§ **ASSIGNMENT**: Set down, word for word, the stretch of the text below on email alias delivery and sieve filtering from "This can get" through "your Inbox folder.".

This can get complicated.
  • If a single email is sent with several of your addresses (possibly including blocked aliases) in the To, Cc, and/or Bcc sending fields, the message is typically split into multiple messages and these are individually delivered to your account.
    • Messages sent to your account main address are by default targeted for delivery to your Inbox folder.
    • Messages sent to an alias are by default targeted for delivery as specified by the alias table entry. This is normally Inbox, but can be modified to any other folder. For example, the target could be set to username+test @ fastmail.com, and multiple internal or external targets can be used. So you could specify that three copies of all messages sent to that alias are delivered to three separate folders.
    • Sieve can change the target delivery folder, forward the message, or discard the message.
  • If the message was sent to three addresses (two normal and one you wish to block) using the To and/or Cc addressing fields, three nearly identical copies (with identical To and Cc fields as specified by the sender) are potentially delivered to your account (if none are rejected aliases).
    • One has the X-Delivered-to header set to one of the normal addresses and is delivered to the folder specified by the alias target. This can be overridden by sieve to any other folder, or sieve can block this copy of the message based on To, Cc, or X-Delivered-to.
    • The other has the X-Delivered-to header set to the other normal address and is delivered to the folder specified by that first alias target. This can be overridden by sieve to any other folder, or sieve can block this copy of the message based on To, Cc, or X-Delivered-to.
    • If there is no alias block, the third "bad" message has the X-Delivered-to header set to the address you wish to block and is delivered to the folder specified by that second alias target. Sieve can block this copy of the message based on To, Cc, or X-Delivered-to.
    • If the "bad" message is blocked by an alias marked to reject, that message is never received at your account.
    • If the "bad" address was in the To or Cc field, the two normal address copies could be blocked by sieve script which noticed the address you want to block.
    • If multiple identical copies of the same message are delivered to the same folder (or Inbox) at your account, normally only one copy will remain, and the others are discarded. This is controlled by the Duplicates setting in the Advanced settings for a folder.
    • But if the "bad" address was in the Bcc field when sent, the two normal address copies won't contain any mention of the "bad" address, so they can't be blocked. This is true no matter how you try to block the bad messages.
Bill

Last edited by n5bb : 16 Jul 2017 at 02:59 PM.

§ **Lens distortion estimation data**:
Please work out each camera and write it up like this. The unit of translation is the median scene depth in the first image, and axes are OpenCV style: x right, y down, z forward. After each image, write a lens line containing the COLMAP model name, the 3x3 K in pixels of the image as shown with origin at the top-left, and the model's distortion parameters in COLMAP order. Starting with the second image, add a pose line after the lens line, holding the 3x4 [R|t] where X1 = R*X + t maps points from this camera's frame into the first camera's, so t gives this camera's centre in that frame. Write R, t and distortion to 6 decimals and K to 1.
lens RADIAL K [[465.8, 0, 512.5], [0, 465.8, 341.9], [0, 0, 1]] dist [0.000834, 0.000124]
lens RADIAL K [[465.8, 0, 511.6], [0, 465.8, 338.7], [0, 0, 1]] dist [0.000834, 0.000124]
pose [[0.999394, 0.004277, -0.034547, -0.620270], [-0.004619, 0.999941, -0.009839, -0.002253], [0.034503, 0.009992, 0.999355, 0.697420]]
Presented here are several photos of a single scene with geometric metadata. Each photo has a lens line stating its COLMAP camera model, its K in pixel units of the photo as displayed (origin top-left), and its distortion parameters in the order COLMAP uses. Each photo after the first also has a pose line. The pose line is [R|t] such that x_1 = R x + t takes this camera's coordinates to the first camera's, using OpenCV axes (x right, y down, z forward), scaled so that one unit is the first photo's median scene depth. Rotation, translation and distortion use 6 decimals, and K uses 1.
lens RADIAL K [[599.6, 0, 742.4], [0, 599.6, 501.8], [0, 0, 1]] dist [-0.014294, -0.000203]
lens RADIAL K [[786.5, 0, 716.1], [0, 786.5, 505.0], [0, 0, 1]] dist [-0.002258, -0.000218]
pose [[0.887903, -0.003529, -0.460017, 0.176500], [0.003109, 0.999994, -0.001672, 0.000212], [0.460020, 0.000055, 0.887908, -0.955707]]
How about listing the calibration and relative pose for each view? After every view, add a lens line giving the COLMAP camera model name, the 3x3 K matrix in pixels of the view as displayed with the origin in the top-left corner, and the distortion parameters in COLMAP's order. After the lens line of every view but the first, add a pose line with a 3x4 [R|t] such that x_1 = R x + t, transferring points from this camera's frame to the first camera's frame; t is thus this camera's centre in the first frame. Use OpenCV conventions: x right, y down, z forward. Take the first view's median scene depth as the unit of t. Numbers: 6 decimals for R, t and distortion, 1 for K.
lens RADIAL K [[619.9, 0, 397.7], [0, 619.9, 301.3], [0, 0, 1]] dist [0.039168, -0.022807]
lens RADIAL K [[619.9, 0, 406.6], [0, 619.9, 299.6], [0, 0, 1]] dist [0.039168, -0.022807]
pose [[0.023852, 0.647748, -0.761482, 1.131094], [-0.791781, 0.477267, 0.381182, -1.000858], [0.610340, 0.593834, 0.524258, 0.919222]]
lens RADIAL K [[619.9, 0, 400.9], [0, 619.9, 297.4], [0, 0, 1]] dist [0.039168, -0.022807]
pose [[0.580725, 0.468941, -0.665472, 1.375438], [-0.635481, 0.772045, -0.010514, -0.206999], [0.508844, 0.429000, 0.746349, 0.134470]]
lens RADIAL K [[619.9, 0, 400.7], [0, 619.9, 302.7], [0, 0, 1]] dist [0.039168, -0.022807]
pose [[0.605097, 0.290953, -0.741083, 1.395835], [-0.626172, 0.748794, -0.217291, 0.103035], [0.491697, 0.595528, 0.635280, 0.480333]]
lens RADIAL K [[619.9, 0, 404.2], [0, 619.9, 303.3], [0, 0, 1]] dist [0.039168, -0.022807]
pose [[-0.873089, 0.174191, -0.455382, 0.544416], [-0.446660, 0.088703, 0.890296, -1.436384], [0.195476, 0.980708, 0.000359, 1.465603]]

§ **EXERCISE OUTPUT**:
This can get complicated.
  • If a single email is sent with several of your addresses (possibly including blocked aliases) in the To, Cc, and/or Bcc sending fields, the message is typically split into multiple messages and these are individually delivered to your account.
    • Messages sent to your account main address are by default targeted for delivery to your Inbox folder.